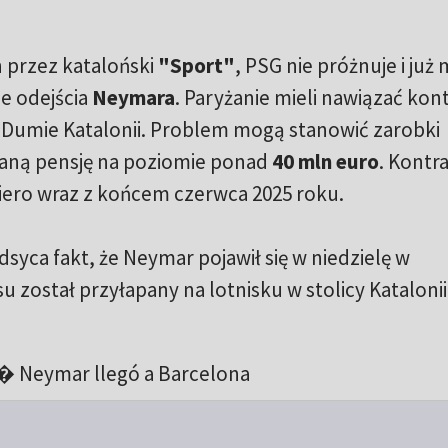
 przez kataloński
"Sport"
, PSG nie próżnuje i już 
e odejścia
Neymara
. Paryżanie mieli nawiązać kon
a Dumie Katalonii. Problem mogą stanowić zarobki
waną pensję na poziomie ponad
40 mln euro
. Kontr
piero wraz z końcem czerwca 2025 roku.
yca fakt, że Neymar pojawił się w niedzielę w
został przyłapany na lotnisku w stolicy Katalonii
 Neymar llegó a Barcelona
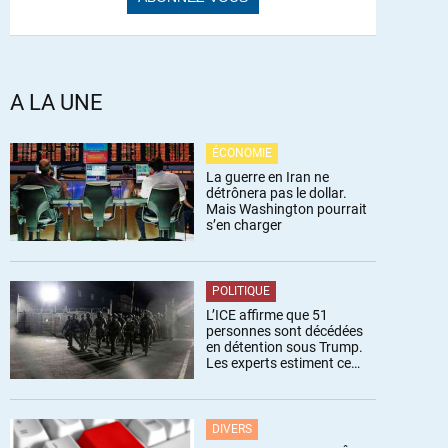
A LA UNE
ÉCONOMIE
La guerre en Iran ne
détrônera pas le dollar.
Mais Washington pourrait
s’en charger
POLITIQUE
L’ICE affirme que 51
personnes sont décédées
en détention sous Trump.
Les experts estiment ce
chiffre sous-estimé
DIVERS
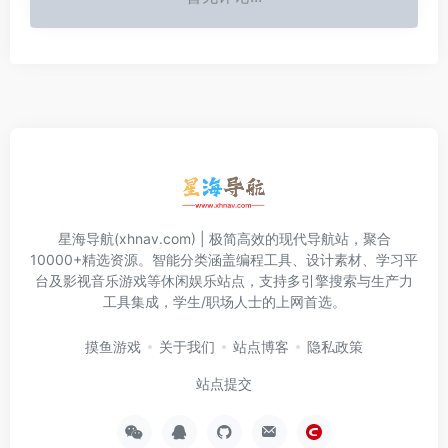
星海导航(xhnav.com) | 极简高效的现代导航站，聚合
10000+精选资源。智能分类涵盖编程工具、设计素材、学习平
台及影视音乐游戏等休闲娱乐站点，支持多引擎搜索与生产力
工具集成，学生/职场人士的上网首选。
摸鱼游戏
关于我们
站点博客
隐私政策
站点提交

Exercise details » Quote every record above exactly, leaving out any pictures.

Output below »
 przez kataloński
"Sport"
, PSG nie próżnuje i już 
e odejścia
Neymara
. Paryżanie mieli nawiązać kon
a Dumie Katalonii. Problem mogą stanowić zarobki
waną pensję na poziomie ponad
40 mln euro
. Kontr
piero wraz z końcem czerwca 2025 roku.
yca fakt, że Neymar pojawił się w niedzielę w
został przyłapany na lotnisku w stolicy Katalonii
 Neymar llegó a Barcelona
A LA UNE
ÉCONOMIE
La guerre en Iran ne
détrônera pas le dollar.
Mais Washington pourrait
s’en charger
POLITIQUE
L’ICE affirme que 51
personnes sont décédées
en détention sous Trump.
Les experts estiment ce
chiffre sous-estimé
DIVERS
星海导航(xhnav.com) | 极简高效的现代导航站，聚合
10000+精选资源。智能分类涵盖编程工具、设计素材、学习平
台及影视音乐游戏等休闲娱乐站点，支持多引擎搜索与生产力
工具集成，学生/职场人士的上网首选。
摸鱼游戏
关于我们
站点博客
隐私政策
站点提交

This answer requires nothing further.